—(1) In the administration by any court of the assets of any deceased person whose estate proves to be insufficient for the payment in full of his debts and liabilities, and in the winding up of any company under the Companies Act (Cap. 50) whose assets prove to be insufficient for the payment of its debts and liabilities and the costs of winding up, the same rules shall prevail and be observed as to the respective rights of secured and unsecured creditors, and as to debts and liabilities provable, and as to the valuation of annuities and future and contingent liabilities respectively, as are in force for the time being under the law of bankruptcy with respect to the estates of persons adjudged bankrupt.
(2) All persons who, in any such case, would be entitled to prove for and receive dividends out of the estate of any such deceased person, or out of the assets of any such company, may come in under the decree or order for the administration of such estate, or under the winding up of such company, and make such claims against the same as they may respectively be entitled to by virtue of this Act.
(3) A tenant for life or lives or a leasehold tenant shall not commit voluntary waste; but this subsection shall not apply to any estate or tenancy without impeachment of waste, or affect any licence or other right to commit waste.
(4) A tenant who infringes subsection (3) shall be liable in damages to his remainderman or reversioner; and in subsection (3), “leasehold tenant” includes a tenant for a term, a tenant under a periodical tenancy and a tenant at will.
[Cf. 52 Henry III (Statute of Malborough) c. 23. (1267)]
(5) An estate for life without impeachment of waste shall not confer, or be deemed to have conferred, upon the tenant for life any legal right to commit waste of the description known as equitable waste, unless an intention to confer such right expressly appears by the instrument creating such estate.
(6) There shall not be any merger by operation of law only of any estate the beneficial interest in which would not before 23rd July 1909 have been deemed to be merged or extinguished in equity.
(7) A mortgagor entitled for the time being to the possession or receipt of the rents and profits of any immovable property, as to which no notice of his intention to take possession, or to enter into the receipt of the rents and profits thereof, has been given by the mortgagee, may sue for such possession or for the recovery of such rents or profits or to prevent or recover damages in respect of any trespass or other wrong relative thereto in his own name only, unless the cause of action arises upon a lease or other contract made by him jointly with any other person.

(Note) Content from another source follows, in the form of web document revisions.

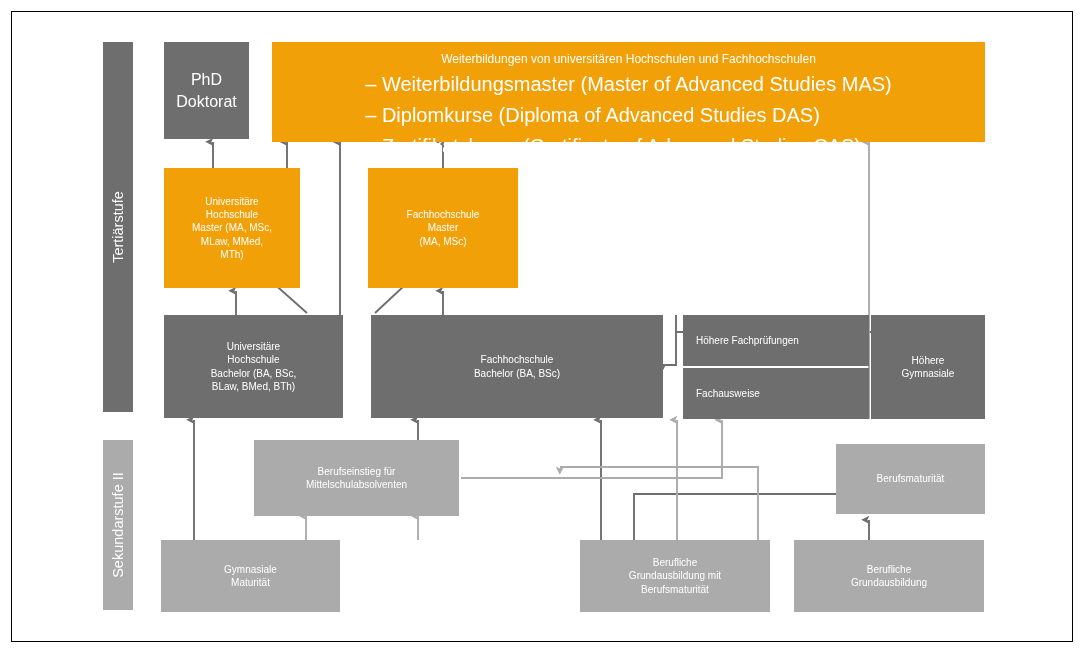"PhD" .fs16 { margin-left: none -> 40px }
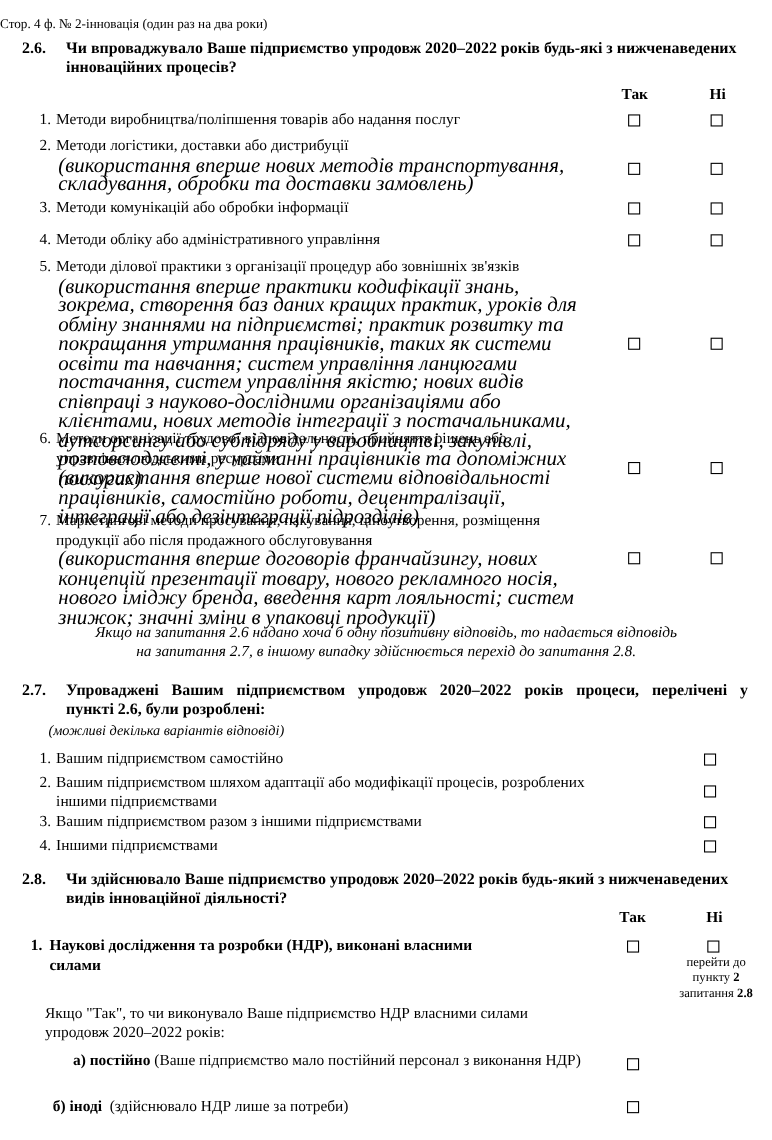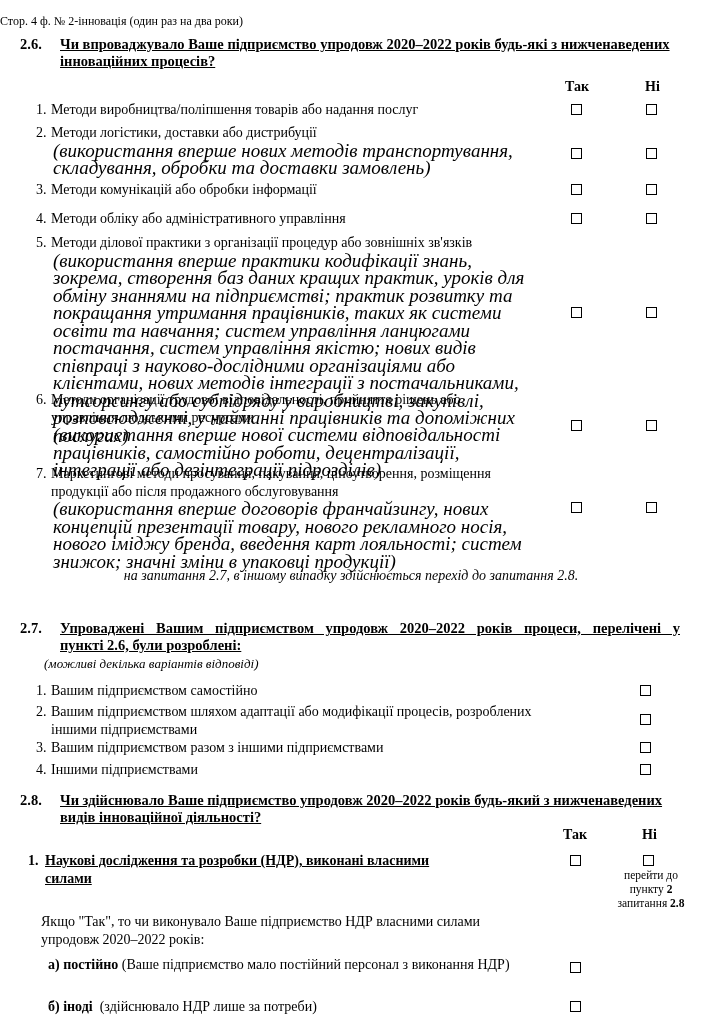"Чи впроваджувало Ваше підприємство" .q-text { text-decoration: underline -> none }
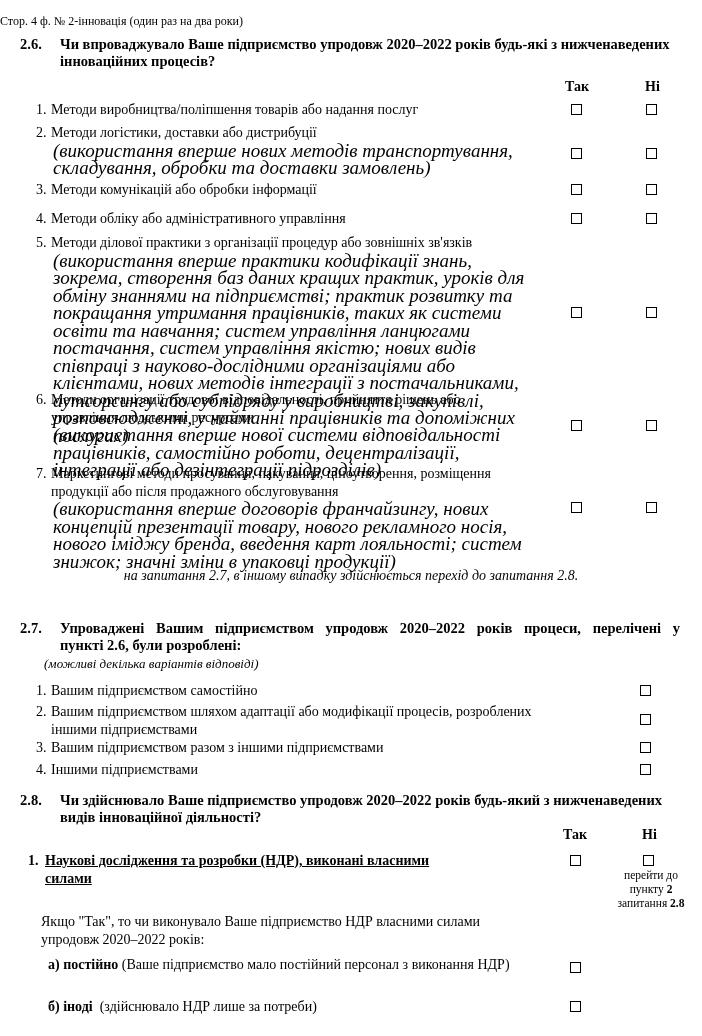"Якщо на запитання 2.6 надано" div { html: none -> <div>Якщо на запитання 2.6 надано хоча б одну позитивну відповідь, то надається відповідь</div> }
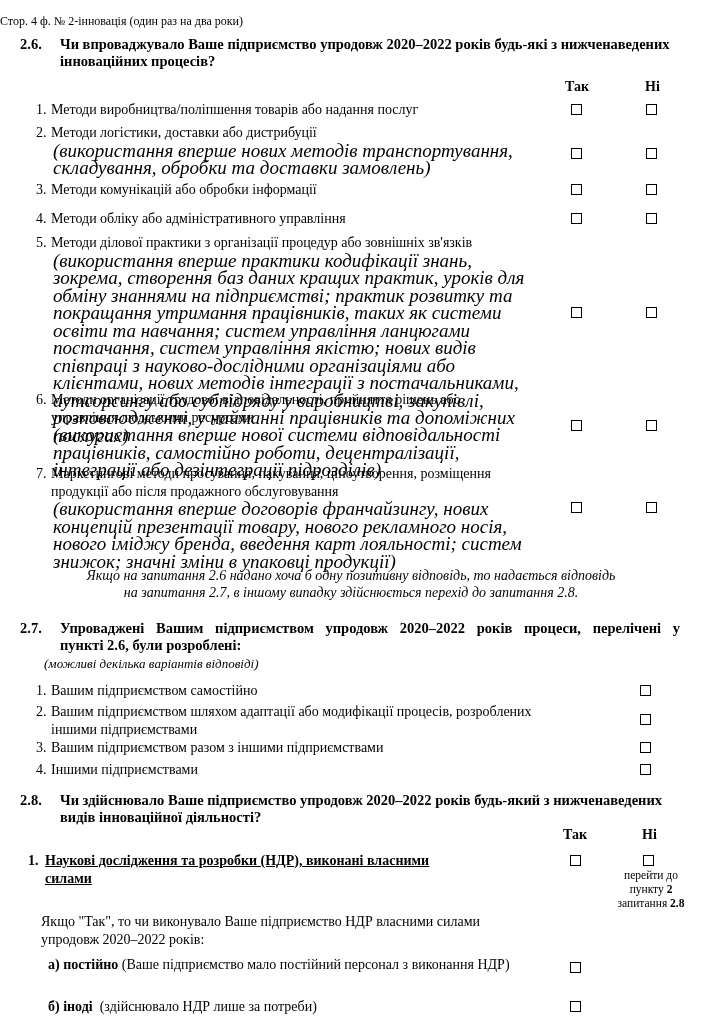"Наукові дослідження та розробки (НДР)," div.body { text-decoration: underline -> none }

(8) Any absolute assignment by writing under the hand of the assignor, not purporting to be by way of charge only, of any debt or other legal chose in action of which express notice in writing has been given to the debtor, trustee or other person from whom the assignor would have been entitled to receive or claim such debt or chose in action, shall be and be deemed to have been effectual in law, subject to all equities which would have been entitled to priority over the right of the assignee under the law as it existed before 23rd July 1909, to pass and transfer the legal right to such debt or chose in action, from the date of such notice, and all legal and other remedies for the same, and the power to give a good discharge for the same, without the concurrence of the assignor.
(9) Stipulations in contracts, as to time or otherwise, which would not, before 23rd July 1909, have been deemed to be or to have become of the essence of such contracts in a court of equity, shall receive in all cases the same construction and effect as they would have received in equity before that date.
(10) A Mandatory Order or an injunction may be granted or a receiver appointed by an interlocutory order of the court, either unconditionally or upon such terms and conditions as the court thinks just, in all cases in which it appears to the court to be just or convenient that such order should be made.
(11) If an injunction is asked, either before, or at, or after the hearing of any cause or matter, to prevent any threatened or apprehended waste or trespass, the injunction may be granted if the court thinks fit whether the person against whom the injunction is sought is or is not in possession under any claim of title or otherwise, or, if out of possession, does or does not claim, a right to do the act sought to be restrained under any colour of title, and whether the estates claimed by both, or by either of the parties, are legal or equitable.
(12) In questions relating to the custody and education of minors, the rules of equity shall prevail.
(13) Generally in all matters not particularly mentioned in this section, in which there is any conflict or variance between the rules of equity and the rules of the common law with reference to the same matter, the rules of equity shall prevail.